Within the activities for this scheme there is considerable flexibility and need for decision-making. When, why, and for how long should informal units be used? How quickly do you progress? What is the role of estimation and how can that be built into the program? My goal when teaching this chapter is to help teachers appreciate this general framework and gain some perspective concerning these decisions. Helping teachers see this general plan is an efficient method of getting at all measurement in school. You will never be able to discuss the measurement of every attribute that is measured in the elementary school.

Most of us have a great deal more skill with length estimation, of both short and long distances, than we do with weight or capacity estimates. I suspect that we simply have done more length estimation in our everyday lives. The effect is that we have a much better measurement sense for length than most any other area. This fact seems like a strong argument for estimation.

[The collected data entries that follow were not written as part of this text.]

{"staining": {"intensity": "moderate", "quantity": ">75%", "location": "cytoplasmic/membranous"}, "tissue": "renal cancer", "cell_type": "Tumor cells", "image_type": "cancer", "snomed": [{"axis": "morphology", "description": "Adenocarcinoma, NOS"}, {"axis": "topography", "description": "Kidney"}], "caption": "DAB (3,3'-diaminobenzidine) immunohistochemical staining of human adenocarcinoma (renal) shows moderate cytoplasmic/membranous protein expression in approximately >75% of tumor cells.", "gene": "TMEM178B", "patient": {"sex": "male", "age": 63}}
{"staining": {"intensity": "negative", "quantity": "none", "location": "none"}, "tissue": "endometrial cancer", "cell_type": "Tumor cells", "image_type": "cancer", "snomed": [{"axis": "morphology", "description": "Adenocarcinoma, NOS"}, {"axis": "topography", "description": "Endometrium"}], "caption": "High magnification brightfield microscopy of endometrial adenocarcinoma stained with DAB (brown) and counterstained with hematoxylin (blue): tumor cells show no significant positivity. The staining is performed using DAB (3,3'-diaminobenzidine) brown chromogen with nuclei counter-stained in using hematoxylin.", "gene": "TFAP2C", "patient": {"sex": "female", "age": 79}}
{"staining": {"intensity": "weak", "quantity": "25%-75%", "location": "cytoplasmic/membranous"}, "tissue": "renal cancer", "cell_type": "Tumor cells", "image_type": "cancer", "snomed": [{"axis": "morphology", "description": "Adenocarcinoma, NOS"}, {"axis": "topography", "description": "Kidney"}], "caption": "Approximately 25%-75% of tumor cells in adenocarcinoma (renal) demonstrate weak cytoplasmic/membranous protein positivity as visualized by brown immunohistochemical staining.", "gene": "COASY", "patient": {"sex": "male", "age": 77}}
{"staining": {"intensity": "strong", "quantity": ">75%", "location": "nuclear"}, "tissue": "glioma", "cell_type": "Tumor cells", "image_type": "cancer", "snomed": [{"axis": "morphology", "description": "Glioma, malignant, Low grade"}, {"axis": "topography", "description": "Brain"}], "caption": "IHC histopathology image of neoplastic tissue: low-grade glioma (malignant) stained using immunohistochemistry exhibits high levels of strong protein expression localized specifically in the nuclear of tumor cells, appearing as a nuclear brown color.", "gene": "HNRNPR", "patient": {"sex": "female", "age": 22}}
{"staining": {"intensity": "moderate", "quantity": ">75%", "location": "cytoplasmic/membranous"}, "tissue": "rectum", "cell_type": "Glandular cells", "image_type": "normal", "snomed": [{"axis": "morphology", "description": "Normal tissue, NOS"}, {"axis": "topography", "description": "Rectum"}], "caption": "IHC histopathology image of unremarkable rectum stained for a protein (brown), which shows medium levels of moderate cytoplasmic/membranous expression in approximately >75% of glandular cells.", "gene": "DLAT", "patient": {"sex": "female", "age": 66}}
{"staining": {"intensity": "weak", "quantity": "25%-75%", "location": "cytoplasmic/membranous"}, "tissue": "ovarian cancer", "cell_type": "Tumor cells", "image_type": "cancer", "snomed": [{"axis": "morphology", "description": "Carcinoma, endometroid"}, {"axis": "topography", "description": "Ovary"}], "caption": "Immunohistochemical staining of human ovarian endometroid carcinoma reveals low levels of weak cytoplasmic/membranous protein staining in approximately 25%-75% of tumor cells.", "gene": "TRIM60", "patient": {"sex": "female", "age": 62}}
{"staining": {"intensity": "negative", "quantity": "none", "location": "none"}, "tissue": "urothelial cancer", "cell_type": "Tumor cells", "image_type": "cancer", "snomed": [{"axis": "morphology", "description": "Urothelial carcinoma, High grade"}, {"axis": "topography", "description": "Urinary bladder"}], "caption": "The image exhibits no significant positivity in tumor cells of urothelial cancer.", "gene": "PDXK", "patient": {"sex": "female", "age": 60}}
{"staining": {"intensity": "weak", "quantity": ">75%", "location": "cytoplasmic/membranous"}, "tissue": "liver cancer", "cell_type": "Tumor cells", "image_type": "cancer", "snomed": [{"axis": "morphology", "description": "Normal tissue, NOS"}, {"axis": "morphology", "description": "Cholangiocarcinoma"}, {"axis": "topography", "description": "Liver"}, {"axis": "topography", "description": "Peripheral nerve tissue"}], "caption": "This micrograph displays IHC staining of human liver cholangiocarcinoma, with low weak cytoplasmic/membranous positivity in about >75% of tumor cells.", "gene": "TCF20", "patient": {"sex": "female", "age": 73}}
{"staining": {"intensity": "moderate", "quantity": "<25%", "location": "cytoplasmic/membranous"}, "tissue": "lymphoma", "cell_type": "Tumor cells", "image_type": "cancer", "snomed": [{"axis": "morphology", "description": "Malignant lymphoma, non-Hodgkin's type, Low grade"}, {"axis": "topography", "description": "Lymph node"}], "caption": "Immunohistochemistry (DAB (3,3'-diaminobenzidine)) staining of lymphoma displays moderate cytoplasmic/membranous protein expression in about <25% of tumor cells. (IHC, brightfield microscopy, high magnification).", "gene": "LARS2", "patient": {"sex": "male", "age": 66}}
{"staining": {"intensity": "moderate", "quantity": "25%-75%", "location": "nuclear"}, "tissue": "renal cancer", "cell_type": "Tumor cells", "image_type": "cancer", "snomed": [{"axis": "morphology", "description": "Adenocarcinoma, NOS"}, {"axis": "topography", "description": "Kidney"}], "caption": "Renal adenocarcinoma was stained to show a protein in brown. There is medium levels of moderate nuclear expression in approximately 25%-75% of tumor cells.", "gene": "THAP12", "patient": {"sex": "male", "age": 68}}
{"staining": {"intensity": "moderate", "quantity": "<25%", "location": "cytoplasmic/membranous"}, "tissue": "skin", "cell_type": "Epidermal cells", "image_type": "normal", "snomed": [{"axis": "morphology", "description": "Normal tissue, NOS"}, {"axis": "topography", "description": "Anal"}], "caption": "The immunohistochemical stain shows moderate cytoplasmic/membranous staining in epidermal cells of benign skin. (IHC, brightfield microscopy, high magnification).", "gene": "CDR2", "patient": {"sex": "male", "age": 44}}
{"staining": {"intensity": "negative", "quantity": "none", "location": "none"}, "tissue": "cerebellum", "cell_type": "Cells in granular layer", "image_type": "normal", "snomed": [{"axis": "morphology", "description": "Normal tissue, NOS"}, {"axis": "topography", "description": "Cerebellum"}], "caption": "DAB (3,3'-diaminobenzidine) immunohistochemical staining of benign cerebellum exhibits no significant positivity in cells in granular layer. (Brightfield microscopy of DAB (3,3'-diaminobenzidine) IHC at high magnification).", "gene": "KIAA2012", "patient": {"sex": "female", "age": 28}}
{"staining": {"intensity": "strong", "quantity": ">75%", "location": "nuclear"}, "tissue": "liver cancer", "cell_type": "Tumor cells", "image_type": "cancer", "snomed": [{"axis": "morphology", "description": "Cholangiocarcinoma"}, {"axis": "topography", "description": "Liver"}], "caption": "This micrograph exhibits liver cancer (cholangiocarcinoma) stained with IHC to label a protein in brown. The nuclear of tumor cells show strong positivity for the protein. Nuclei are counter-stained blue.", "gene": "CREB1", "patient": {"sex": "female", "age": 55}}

A second idea concerning formulas is that they do represent an opportunity to engage children in some nice mathematics. This is a great place to help students see that when mathematical ideas are c related one to another, they are relatively easy to understand. In this section you will find a coordinated development of area and volume formulas that I do not believe is presented in other texts. Formulas for parallelograms (beginning with rectangles), triangles, trapezoids, circles, cylinders (including the special case of prisms), and cones (including the special case of pyramids) are all related to a single concept of the product of base times height. This sequence of formula development is a nice example of how conceptual big ideas connect mathematics.